This may end up just being a vent, and I’m sorry. Please tell me I’m not the only person feeling this way. 🙈
My partner and I haven’t been intimate in any way almost since conceiving in early April. Despite recognizing the normalcy in lack of intimacy during pregnancy and understanding where it can originate or how to handle it, nothing changes the gut-wrenching longing and aching loneliness of being undesirable to my partner and best friend.
Since becoming pregnant, I have been extremely sick with Hyperemesis Gravidarum. It’s been an... unattractive... complication in every single possible way. Constant vomiting, forcefully urinating myself, endless hospital visits, and absolutely no energy or motivation for self-care basics — despite how desperately and often I needed a shower and a change of clothes.
We don’t even sleep in the same room or bed anymore because of how unpredictable my sleep and sickness is; and how small our current double bed is for two adults/one pregnant girl.
I am now nearing 17 weeks and with medication and regular hospital visits, my HG is under control. My partner was still interested in me when this had all started, and I was finally feeling able and eager to make love to him again.
Last week, I pulled out all of the stops. Before he came home from work, I showered and shaved, exfoliated, oiled up, did my nails, was able to do my makeup, and perfected some “intentionally unintentional” messy curls. I scrubbed my entire damn mouth and downed half a bottle of listerine. I put on lingerie and a silk robe, made the bed up with new sheets, and sprawled out on the bed.
When he saw me, he said “hey babe,” as usual and then walked right by me. I gave him a moment... but he passed me again to leave our bedroom and announced “I’m going to make some burgers for dinner”.
I felt like a slowly deflating balloon. Like you could actually hear a small, shrill whine as all of the energy and hopefulness emptied from my body. I wiped off my (now) ridiculous half-assed face and threw on comfy clothes. We spent the night watching The Office, and passively talking about our day.
Fast-forward to today.
I was very flirtatious and suggestive with my partner all day. Sunday is our day off together and usually our date day. Still feeling on top of my game, I made an effort to look attractive and put on a new dress.

☆ ☆ ☆ ☆ ☆

Apply what you read.
1/ Please set down the part of the pregnancy post between "Fast-forward to today." and "a new dress.", inclusive.
2/ Decide whether each statement below agrees with the pregnancy post, answering yes or no and quoting the words that settle it. (a) The writer and her partner still share a bed at night. (b) By nearly 17 weeks, the writer's Hyperemesis Gravidarum is under control. (c) Sunday is the couple's shared day off.
3/ Write what comes next in the pregnancy post, picking up after its final sentence.

☆ ☆ ☆ ☆ ☆

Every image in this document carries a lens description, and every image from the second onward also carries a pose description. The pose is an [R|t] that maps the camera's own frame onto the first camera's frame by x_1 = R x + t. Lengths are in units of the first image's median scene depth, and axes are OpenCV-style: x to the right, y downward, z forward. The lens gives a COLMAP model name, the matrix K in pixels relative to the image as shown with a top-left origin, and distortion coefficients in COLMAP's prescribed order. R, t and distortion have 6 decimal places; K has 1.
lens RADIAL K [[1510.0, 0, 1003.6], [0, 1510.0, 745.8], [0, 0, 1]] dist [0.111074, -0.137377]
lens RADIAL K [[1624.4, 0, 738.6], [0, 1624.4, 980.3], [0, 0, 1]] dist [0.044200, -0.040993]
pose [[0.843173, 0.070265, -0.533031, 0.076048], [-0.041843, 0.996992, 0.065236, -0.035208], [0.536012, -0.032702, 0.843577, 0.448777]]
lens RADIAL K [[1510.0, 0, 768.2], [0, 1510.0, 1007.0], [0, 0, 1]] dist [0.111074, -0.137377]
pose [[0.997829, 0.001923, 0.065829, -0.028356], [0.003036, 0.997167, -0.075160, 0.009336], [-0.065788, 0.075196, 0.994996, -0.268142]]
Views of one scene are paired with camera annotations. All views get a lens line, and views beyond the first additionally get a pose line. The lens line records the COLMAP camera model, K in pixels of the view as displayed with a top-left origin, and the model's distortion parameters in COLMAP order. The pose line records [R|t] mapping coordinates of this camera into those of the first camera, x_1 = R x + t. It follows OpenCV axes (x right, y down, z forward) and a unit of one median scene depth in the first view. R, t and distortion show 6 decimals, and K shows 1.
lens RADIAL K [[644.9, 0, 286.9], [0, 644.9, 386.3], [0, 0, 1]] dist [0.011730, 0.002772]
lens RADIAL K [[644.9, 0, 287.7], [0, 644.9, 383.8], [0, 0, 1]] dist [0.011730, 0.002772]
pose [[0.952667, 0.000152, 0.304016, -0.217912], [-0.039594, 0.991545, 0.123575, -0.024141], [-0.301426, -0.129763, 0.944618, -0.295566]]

☆ ☆ ☆ ☆ ☆

Task-by-task results.
1/
Fast-forward to today.
I was very flirtatious and suggestive with my partner all day. Sunday is our day off together and usually our date day. Still feeling on top of my game, I made an effort to look attractive and put on a new dress.

2/
(a) No: "We don’t even sleep in the same room or bed anymore"
(b) Yes: "I am now nearing 17 weeks and with medication and regular hospital visits, my HG is under control."
(c) Yes: "Sunday is our day off together and usually our date day."

3/
All day, he was complimenting me and reciprocating the gestures and passes I made. I even bluntly asked a few times if I was going to “get lucky” tonight and he playfully teased that I might.
After a great day, we were cuddled on our living room couch watching TV. I made a move on him, and he did not get aroused... AT ALL. I tried a few times more. Nothing.
Eventually, I asked if he wanted to make love. He told me he couldn’t; that when he looks at me, he thinks only about our baby.
I feel like I’ve lost all value. I feel like I’ve lost all appeal. I feel like I am not worthy or lovable or desirable as a person. I feel like my partner is only ever going to see our child now, and never see me.
I’m not ready to be unseen, and I’m not ready to lose my partner and my best friend.
At the same time, I don’t want to resent my pregnancy or our baby. But I do. I hate what it has stolen from me. I hate that it has given nothing back yet. I hate that it has destroyed me. I hate that it has changed me; and changed my relationship. I hate that I may never be desired or sexy or attractive or seductive again.
The worst and most hurtful part to me is that he still VERY OFTEN, including after we went to our separate rooms, pleasures himself. Often, to other women and porn... and while I cry and feel inconsolably alone just across our home.
I feel like I will never be close to the man I love again; and intimacy is one of the most important aspects of a relationship to me. I feel so crushed and disconnected. It makes me feel totally alone in the world.
I no longer have the answers and I am defeated.